***** SEZIONE DI TESTO

L’apocalisse in novanta secondi

La scossa principale fu registrata dai sismografi con una magnitudo di 6.9 della scala Richter alle ore 19:34 del 23 novembre 1980. La violenza fu tale da raggiungere il IX grado della scala Mercalli (MCS), un livello classificato come “completamente distruttivo”.

L’epicentro fu individuato nel comune di Conza della Campania, in provincia di Avellino, ma l’onda d’urto fu così vasta e violenta da devastare un’area di 17.000 chilometri quadrati. Interi borghi medievali, che avevano resistito ai secoli, si sbriciolarono in un istante, trasformandosi in trappole mortali di pietra e polvere. Sant’Angelo dei Lombardi, Lioni, Balvano, Laviano: nomi che divennero tristemente noti in tutto il mondo.

I numeri di una tragedia immane

Il bilancio finale del sisma del 1980 rimane, ancora oggi, agghiacciante per le sue proporzioni. I dati ufficiali raccontano di un’ecatombe:

  • 2.914 morti confermati, strappati alla vita sotto le macerie.

  • 8.848 feriti, molti dei quali portarono i segni del trauma per il resto della loro esistenza.

  • 280.000 sfollati: un esercito di persone che in un minuto perse tutto – casa, ricordi, radici – trovandosi a dover affrontare un inverno rigido in roulotte o container.

“Fate Presto”: il ritardo dei soccorsi e l’indignazione di Pertini

Il terremoto dell’Irpinia non fu solo una catastrofe naturale, ma anche uno spartiacque politico e sociale. Nei giorni successivi al sisma, l’Italia scoprì la sua fragilità non solo geologica, ma anche organizzativa. I soccorsi arrivarono con ritardi inaccettabili, ostacolati da strade interrotte, mancanza di coordinamento e assenza di una struttura di protezione civile moderna.

Rimarrà per sempre nella storia il titolo del quotidiano Il Mattino, “FATE PRESTO“, un grido disperato che raccoglieva l’angoscia di chi era ancora vivo sotto le pietre. E rimarranno impresse le parole dell’allora Presidente della Repubblica, Sandro Pertini, che recatosi sui luoghi del disastro, denunciò con rabbia e commozione le mancanze dello Stato: “Non vi sono stati i soccorsi immediati che avrebbero dovuto esserci”. Da quelle macerie e da quella denuncia nacque, anni dopo, la moderna Protezione Civile italiana.

45 anni dopo: tra memoria e ricostruzione

Oggi, a 45 anni di distanza, la ricostruzione fisica è quasi ovunque completata, sebbene abbia portato con sé decenni di polemiche, inchieste e trasformazioni urbanistiche che hanno cambiato per sempre il volto dei paesi appenninici.

Tuttavia, ciò che resta intatta è la memoria. Il 23 novembre è il giorno del silenzio e del ricordo per le vittime, ma è anche un monito costante sulla necessità della prevenzione sismica e della sicurezza del territorio. Ricordare l’Irpinia significa onorare chi non c’è più, ma anche impegnarsi affinché l’Italia non si faccia mai più trovare impreparata di fronte alla forza della natura.

**********
***** VOCI DEL DATASET

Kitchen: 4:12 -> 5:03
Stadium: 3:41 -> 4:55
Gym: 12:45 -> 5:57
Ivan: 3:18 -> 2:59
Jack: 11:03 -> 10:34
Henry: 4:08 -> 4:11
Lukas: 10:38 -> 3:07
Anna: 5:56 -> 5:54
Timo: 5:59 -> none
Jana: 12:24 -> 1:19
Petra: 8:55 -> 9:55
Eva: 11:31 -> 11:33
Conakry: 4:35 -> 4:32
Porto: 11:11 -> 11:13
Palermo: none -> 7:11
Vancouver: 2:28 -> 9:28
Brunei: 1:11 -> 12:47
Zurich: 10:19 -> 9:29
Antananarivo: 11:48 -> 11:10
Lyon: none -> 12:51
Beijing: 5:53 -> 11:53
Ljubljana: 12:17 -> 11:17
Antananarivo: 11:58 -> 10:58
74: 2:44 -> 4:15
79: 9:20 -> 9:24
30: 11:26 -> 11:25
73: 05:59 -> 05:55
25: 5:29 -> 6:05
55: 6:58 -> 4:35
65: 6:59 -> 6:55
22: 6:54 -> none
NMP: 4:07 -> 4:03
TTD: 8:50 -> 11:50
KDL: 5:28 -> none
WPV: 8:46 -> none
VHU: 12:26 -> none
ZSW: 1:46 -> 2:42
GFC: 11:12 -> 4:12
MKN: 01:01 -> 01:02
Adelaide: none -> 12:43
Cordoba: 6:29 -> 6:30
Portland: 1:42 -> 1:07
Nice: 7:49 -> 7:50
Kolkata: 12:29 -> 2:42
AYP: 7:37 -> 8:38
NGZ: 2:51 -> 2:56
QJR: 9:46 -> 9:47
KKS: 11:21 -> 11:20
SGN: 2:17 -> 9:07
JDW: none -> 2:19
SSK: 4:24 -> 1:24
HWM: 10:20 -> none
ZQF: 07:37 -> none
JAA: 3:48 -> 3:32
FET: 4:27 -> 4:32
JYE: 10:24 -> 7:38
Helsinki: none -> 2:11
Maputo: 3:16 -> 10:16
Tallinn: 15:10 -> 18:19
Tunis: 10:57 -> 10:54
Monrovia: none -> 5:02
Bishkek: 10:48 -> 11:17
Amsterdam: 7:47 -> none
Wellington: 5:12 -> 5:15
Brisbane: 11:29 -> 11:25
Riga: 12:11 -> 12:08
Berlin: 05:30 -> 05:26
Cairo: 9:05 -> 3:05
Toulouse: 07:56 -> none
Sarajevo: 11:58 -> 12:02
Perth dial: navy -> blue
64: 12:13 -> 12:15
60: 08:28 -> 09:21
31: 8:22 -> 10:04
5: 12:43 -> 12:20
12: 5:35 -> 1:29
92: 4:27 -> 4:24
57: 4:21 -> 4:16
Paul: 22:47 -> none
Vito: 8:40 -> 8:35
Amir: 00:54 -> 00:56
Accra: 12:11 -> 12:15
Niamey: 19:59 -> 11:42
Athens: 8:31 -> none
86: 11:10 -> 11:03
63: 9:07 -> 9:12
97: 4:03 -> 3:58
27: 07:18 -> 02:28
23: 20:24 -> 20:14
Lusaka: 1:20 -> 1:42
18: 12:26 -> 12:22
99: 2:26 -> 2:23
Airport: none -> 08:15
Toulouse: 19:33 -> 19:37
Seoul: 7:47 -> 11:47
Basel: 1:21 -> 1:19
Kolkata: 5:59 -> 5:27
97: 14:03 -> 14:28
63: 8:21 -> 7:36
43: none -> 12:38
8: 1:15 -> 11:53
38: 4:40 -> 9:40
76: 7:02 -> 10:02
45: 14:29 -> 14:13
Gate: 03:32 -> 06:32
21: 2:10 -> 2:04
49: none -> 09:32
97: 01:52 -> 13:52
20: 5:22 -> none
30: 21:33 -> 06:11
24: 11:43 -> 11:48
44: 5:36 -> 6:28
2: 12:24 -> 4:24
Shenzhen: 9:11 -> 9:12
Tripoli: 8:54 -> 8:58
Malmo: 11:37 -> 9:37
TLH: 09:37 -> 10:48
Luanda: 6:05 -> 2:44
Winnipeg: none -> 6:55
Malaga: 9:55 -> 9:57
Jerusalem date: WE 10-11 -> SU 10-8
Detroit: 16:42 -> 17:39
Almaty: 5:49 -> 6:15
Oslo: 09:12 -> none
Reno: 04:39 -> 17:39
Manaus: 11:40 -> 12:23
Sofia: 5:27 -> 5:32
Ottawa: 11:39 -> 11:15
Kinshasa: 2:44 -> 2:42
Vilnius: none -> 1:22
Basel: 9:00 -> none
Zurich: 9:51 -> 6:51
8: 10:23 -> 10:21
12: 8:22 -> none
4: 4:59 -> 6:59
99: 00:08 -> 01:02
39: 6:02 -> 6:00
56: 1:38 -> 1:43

**********

● **OBIETTIVO**
Restituisci senza modifiche il passo del testo sul terremoto dell’Irpinia che parte dalle parole “L’epicentro fu individuato” e termina con le parole “della loro esistenza.”.

● **SOLUZIONE**
L’epicentro fu individuato nel comune di Conza della Campania, in provincia di Avellino, ma l’onda d’urto fu così vasta e violenta da devastare un’area di 17.000 chilometri quadrati. Interi borghi medievali, che avevano resistito ai secoli, si sbriciolarono in un istante, trasformandosi in trappole mortali di pietra e polvere. Sant’Angelo dei Lombardi, Lioni, Balvano, Laviano: nomi che divennero tristemente noti in tutto il mondo.

I numeri di una tragedia immane

Il bilancio finale del sisma del 1980 rimane, ancora oggi, agghiacciante per le sue proporzioni. I dati ufficiali raccontano di un’ecatombe:

  • 2.914 morti confermati, strappati alla vita sotto le macerie.

  • 8.848 feriti, molti dei quali portarono i segni del trauma per il resto della loro esistenza.